Barrelhouse: I understand you got your first job at KEXP by just showing up one day and saying "What can I do?" How has the station changed since then, and how has your job evolved?

JR: It has changed and evolved quite a bit since then. However, if you’re willing to come in and volunteer at KEXP and you’re persistent and excited about KEXP, then chances are we'll have something for you to do. Back then and even now, people show up and say "I want to be on the air" or "give me a show" instead of working their way up at the station or paying their dues like everyone else has had to do. I have a lot of people who say they want in but once they hear I need them to get up at 4:30am and be at the station by 5:00am, you don't hear much from them after that. If you're not willing to miss a little sleep, then you must not be very passionate about what it is we do here. My job has gone from volunteer to having the premier show on KEXP that I created and continue to evolve every day. I also have a ton of stuff to do off-air, but that's not the exciting part that people want to read about. I put in about 60 to 70 hours a week at KEXP. How's that for evolution?! [Ed. Note: In addition to filling out the morning slot at KEXP, John hosts a Saturday evening show called Audioasis that features local bands from the Pacific Northwest. He’s also associate program director for the station, and runs his own record label, Loveless Records.]

Barrelhouse: You've grown into something of a cult figure and your show attracts listeners from all over the world. At last count, you had 8,680 people signed up for your daily email playlist, and that number's growing all the time. You can level with us: how long before all of us Morning Faithful are standing in a field somewhere in Nevada wearing the Polyphonic Spree robes and nodding along to your orders for world domination?

JR: Hopefully soon. I have some land in Idaho and as soon as the list hits 10,000 people, it’s party time. It’s pretty amazing. I have the best listeners on earth. They love music and they love discovering it each and every morning. They give me the license to create a soundtrack each day for them — which sounds like hippie cult bullshit, but it’s true. I shake my head every day in amazement at KEXP listeners. Cult or no cult, we will rule the world! Now send me money!!

Barrelhouse: As someone who works in the music business, maybe you can explain this to us: How does a band like Train get signed to a huge record deal and play to sold-out amphitheaters, while a band like The Long Winters is still playing the club circuit? I mean, seriously, what gives?

JR: I blame George Bush. That and an industry that will only truly get behind what they think they know will sell. And they're right, popular culture loves shitty music. The top 40 has hardly ever been that great overall. Its better to live in a world where you don't have to go to amphitheaters anyway.

Barrelhouse: We know music geeks love lists, and we at Barrelhouse want to provide at least some service to our readers. We like to assume the best about people, so we imagine your average person would turn off the commercial radio and put down the Puddle of Mudd CD if someone just steered them in the right direction.
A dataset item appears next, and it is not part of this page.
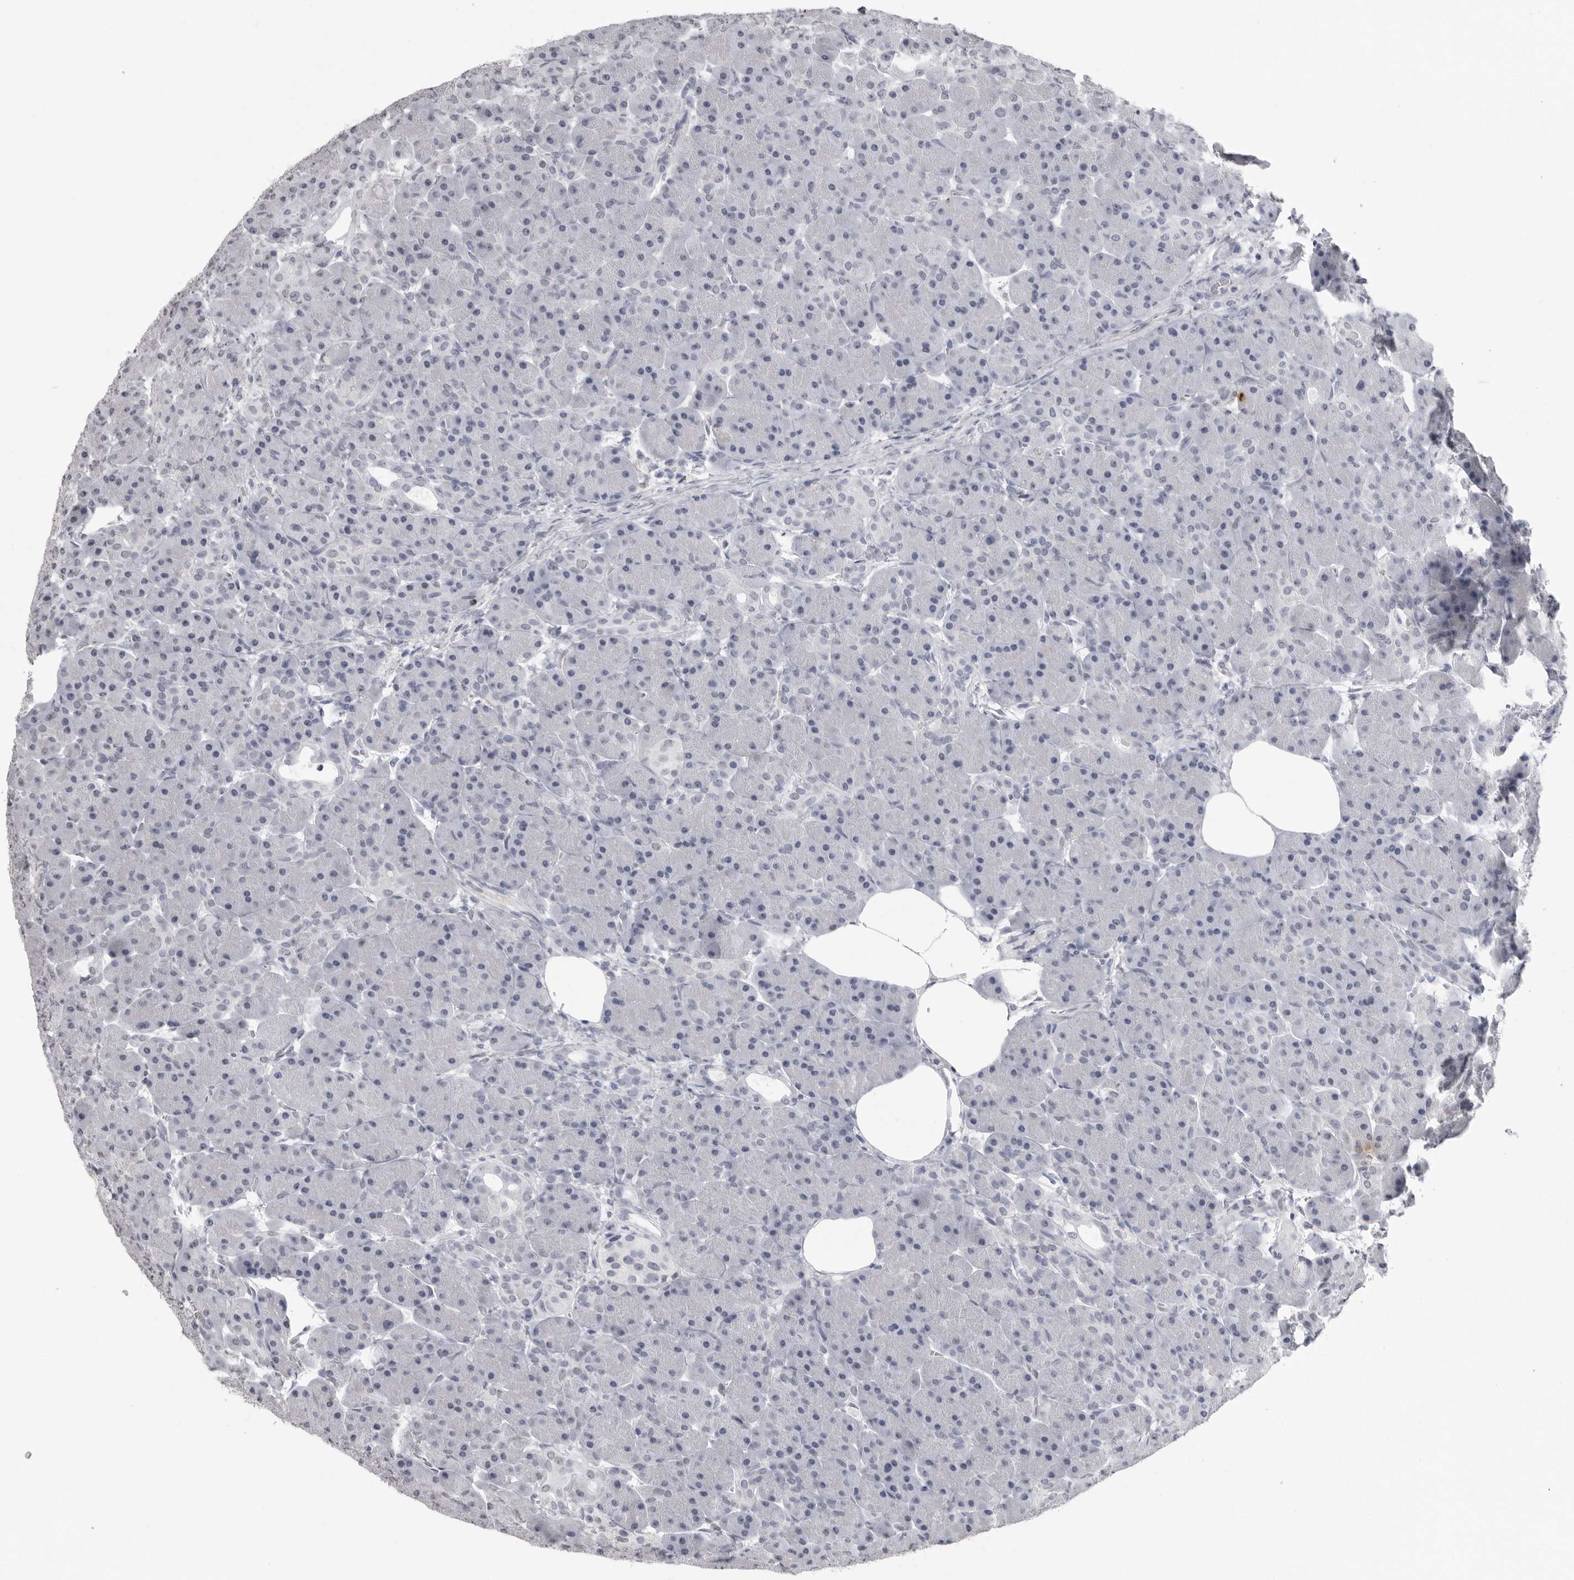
{"staining": {"intensity": "negative", "quantity": "none", "location": "none"}, "tissue": "pancreas", "cell_type": "Exocrine glandular cells", "image_type": "normal", "snomed": [{"axis": "morphology", "description": "Normal tissue, NOS"}, {"axis": "topography", "description": "Pancreas"}], "caption": "High power microscopy micrograph of an immunohistochemistry histopathology image of benign pancreas, revealing no significant staining in exocrine glandular cells. Nuclei are stained in blue.", "gene": "HEPACAM", "patient": {"sex": "male", "age": 63}}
With that in mind, how about five albums people should be listening to right now but probably aren't?

  1. Citizen Cope - The Clarence Greenwood Recordings (Arista)
  2. M83 - Dead Cities, Red Seas and Lost Ghosts (Mute)
  3. The Concretes - The Concretes (Astralwerks)
  4. Delays - Faded Seaside Glamour (Rough Trade)
  5. Bobby Bare Jr.'s Young Criminals' Starvation League - From the End of Your Leash (Bloodshot)
Barrelhouse: And now the Barrelhouse standard: Bearing in mind that we may use your answer to psychoanalyze you, what's your favorite Patrick Swayze movie?

JR: Red Dawn. Why the Russians AND Cubans were attacking Kansas is beyond me.